The Middleware function either extracts the GUID from the incoming request, or generates a new GUID. In both cases, it places the GUID into the context, creates a new request with the updated context, and continues the call chain.

Next we see how this GUID is used. The Logger struct provides a generic logging method that takes in a context and a string. If there’s a GUID in the context, it prepends it on to the log message and outputs it. The Request function is used when this service makes a call to another service. It takes in an *http.Request, adds a header with the GUID if it exists in the context, and returns back the *http.Request.

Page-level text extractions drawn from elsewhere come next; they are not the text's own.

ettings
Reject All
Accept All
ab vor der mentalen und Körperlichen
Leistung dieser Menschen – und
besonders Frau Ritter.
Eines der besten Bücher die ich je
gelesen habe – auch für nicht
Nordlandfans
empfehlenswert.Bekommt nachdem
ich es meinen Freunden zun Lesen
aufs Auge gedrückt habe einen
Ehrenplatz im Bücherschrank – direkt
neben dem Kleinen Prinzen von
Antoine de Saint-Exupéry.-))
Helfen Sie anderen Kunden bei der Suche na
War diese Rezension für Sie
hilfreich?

Once we have this package, we can use the dependency injection techniques that we discussed previously to create business logic that is completely unaware of any tracking information. First, we declare an interface to represent our logger, a function type to represent a request decorator, and a business logic struct that depends on them:

type Logger interface {
	Log(context.Context, string)
}

type RequestDecorator func(*http.Request) *http.Request

type BusinessLogic struct {
	RequestDecorator RequestDecorator
	Logger           Logger
	Remote           string
}

Next, we implement our business logic:

func (bl BusinessLogic) businessLogic(
	ctx context.Context, user string, data string) (string, error) {
	bl.Logger.Log(ctx, "starting businessLogic for " + user + " with "+ data)
	req, err := http.NewRequestWithContext(ctx,
		http.MethodGet, bl.Remote+"?query="+data, nil)
	if err != nil {
		bl.Logger.Log(ctx, "error building remote request:" + err)
		return "", err
	}
	req = bl.RequestDecorator(req)
	resp, err := http.DefaultClient.Do(req)
	// processing continues
}

The GUID is pass through to the logger and the request decorator without the business logic being aware of it, separating the data needed for program logic from the data needed for program management. The only place that’s aware of the association is the code in main that wires up our dependencies:

bl := BusinessLogic{
	RequestDecorator: tracker.Request,
	Logger:           tracker.Logger{},
	Remote:           "http://www.example.com/query",
}

You can find the complete code for the user middleware and the guid tracker on Github at https://github.com/learning-go-book/context_examples.

Tip

Use the context to pass values through standard APIs. Copy values from the context into explicit parameters when they are needed for processing business logic. System maintenance information can be accessed directly from the context.

Wrapping Up

In this chapter, we learned how to manage request metadata using the context. We can now set timeouts, perform explicit cancellation, pass values through the context, and know when we should do each of these things. In the next chapter, we’re going to see Go’s built-in testing framework and learn how to use it to find bugs and diagnose performance problems in your programs.